PS1-10jh - a tidal disruption event with an extremely low disk temperature
Matias Montesinos, J. A. de Freitas Pacheco

TL;DR
This paper models the evolution of a tidal disruption event with an unusually low disk temperature, explaining the observed optical-UV transient PS1-10jh through hydrodynamic simulations and specific black hole parameters.
Contribution
It introduces a hydrodynamic model for the debris evolution in a tidal disruption event with a low-temperature disk, fitting the observed light curve and explaining the absence of X-ray emission.
Findings
The black hole mass is estimated at 6.3 million solar masses.
The model predicts a bolometric peak luminosity of 10^45 erg/s.

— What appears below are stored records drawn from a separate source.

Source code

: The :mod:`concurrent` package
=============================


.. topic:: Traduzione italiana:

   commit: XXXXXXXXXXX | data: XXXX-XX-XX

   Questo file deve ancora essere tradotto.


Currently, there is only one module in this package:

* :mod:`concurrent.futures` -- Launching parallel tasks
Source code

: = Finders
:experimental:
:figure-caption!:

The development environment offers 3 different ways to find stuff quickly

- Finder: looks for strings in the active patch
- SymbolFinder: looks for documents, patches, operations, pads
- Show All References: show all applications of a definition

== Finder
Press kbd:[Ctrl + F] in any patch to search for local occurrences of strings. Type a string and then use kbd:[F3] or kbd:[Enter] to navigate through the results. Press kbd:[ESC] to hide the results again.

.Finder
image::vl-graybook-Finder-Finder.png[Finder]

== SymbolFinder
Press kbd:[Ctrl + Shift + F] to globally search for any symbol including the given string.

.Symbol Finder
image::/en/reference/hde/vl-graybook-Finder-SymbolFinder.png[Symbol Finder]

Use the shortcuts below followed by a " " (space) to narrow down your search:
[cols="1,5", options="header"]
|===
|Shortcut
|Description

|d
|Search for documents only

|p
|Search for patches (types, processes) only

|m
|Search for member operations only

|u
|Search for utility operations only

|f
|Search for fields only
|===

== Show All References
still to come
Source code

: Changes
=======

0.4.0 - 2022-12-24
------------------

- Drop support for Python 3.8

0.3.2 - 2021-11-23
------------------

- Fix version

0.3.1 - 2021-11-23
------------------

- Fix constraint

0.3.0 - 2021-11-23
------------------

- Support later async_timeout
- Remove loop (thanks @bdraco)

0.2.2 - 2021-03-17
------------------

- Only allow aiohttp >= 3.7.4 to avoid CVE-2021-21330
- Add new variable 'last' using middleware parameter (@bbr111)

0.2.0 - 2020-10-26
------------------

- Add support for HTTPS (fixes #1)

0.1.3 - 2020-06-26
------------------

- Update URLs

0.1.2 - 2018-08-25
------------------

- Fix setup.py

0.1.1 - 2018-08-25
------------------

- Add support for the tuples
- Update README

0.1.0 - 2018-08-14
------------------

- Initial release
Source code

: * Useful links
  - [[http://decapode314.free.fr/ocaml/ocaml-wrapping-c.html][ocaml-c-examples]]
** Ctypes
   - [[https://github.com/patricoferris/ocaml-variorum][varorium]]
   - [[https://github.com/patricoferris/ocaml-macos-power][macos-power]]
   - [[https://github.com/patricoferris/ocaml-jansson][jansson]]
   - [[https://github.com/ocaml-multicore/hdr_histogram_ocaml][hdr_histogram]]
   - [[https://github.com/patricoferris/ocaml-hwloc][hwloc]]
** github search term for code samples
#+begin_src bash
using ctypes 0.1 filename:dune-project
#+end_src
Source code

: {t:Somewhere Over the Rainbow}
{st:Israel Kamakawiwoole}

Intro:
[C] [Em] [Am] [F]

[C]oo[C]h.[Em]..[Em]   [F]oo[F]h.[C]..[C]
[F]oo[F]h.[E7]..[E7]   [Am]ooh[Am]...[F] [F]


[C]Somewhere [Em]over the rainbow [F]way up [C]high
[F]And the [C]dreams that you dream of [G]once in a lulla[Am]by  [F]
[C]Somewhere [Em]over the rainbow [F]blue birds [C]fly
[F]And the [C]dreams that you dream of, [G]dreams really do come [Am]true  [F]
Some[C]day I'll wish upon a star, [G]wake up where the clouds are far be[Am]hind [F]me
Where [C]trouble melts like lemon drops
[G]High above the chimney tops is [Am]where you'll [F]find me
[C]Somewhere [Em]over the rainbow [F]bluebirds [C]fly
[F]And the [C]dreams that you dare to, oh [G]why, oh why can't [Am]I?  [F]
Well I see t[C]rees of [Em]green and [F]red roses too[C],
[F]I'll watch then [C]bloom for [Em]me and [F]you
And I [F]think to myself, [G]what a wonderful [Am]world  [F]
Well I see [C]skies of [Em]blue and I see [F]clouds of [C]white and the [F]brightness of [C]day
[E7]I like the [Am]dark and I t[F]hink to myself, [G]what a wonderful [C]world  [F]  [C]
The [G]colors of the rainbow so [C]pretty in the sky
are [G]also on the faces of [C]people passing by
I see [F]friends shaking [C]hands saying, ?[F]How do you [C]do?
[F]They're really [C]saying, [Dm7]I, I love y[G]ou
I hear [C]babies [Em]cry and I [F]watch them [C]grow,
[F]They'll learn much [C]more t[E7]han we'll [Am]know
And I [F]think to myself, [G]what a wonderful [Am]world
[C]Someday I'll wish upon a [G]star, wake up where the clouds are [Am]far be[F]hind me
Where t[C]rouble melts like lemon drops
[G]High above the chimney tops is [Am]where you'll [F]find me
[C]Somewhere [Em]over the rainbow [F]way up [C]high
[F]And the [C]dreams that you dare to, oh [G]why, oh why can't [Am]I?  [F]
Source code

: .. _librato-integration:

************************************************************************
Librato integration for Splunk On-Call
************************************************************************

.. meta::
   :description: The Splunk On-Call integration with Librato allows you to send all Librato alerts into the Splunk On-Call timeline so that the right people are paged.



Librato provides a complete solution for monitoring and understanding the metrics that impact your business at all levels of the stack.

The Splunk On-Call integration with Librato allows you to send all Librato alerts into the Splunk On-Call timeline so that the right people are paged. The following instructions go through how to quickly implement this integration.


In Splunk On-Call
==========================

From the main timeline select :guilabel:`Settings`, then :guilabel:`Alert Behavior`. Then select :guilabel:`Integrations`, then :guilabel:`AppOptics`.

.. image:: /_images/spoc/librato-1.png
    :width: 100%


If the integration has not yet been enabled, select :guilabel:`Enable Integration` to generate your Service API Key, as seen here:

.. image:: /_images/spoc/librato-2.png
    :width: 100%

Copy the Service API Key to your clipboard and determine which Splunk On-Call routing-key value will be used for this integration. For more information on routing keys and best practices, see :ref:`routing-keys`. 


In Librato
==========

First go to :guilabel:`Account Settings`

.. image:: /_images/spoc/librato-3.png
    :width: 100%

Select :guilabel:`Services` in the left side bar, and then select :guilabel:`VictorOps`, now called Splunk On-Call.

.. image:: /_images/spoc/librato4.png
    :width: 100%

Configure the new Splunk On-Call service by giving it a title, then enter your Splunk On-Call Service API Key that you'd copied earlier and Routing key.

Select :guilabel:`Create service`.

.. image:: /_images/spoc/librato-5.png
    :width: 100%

The total radiated energy is approximately 2.67x10^51 erg.
Abstract
The cooler than expected optical-UV transient PS1-10jh detected by the Pan-STARRS1 survey is probably related to a tidal disruption event in which a He-rich stellar core remnant is implied. The evolution of bound debris during the disk phase is studied by solving the hydrodynamic equations. The model provides a good fit either of the raising part of the light curve in the bands g_(P1), r_(P1), and i_(P1) or in the early decay. The parameters characterizing this optimized model are the mass of the central black hole, i.e., 6.3x10^6 Msun and the critical Reynolds number Re = 10^4 that fixes the viscosity and the accretion timescale. Such a high value of Re explains the low disk temperature and the consequent absence of X-ray emission. The predicted bolometric peak luminosity is about 10^45 erg/s and the predicted total radiated energy is about Erad=2.67x10^(51) erg.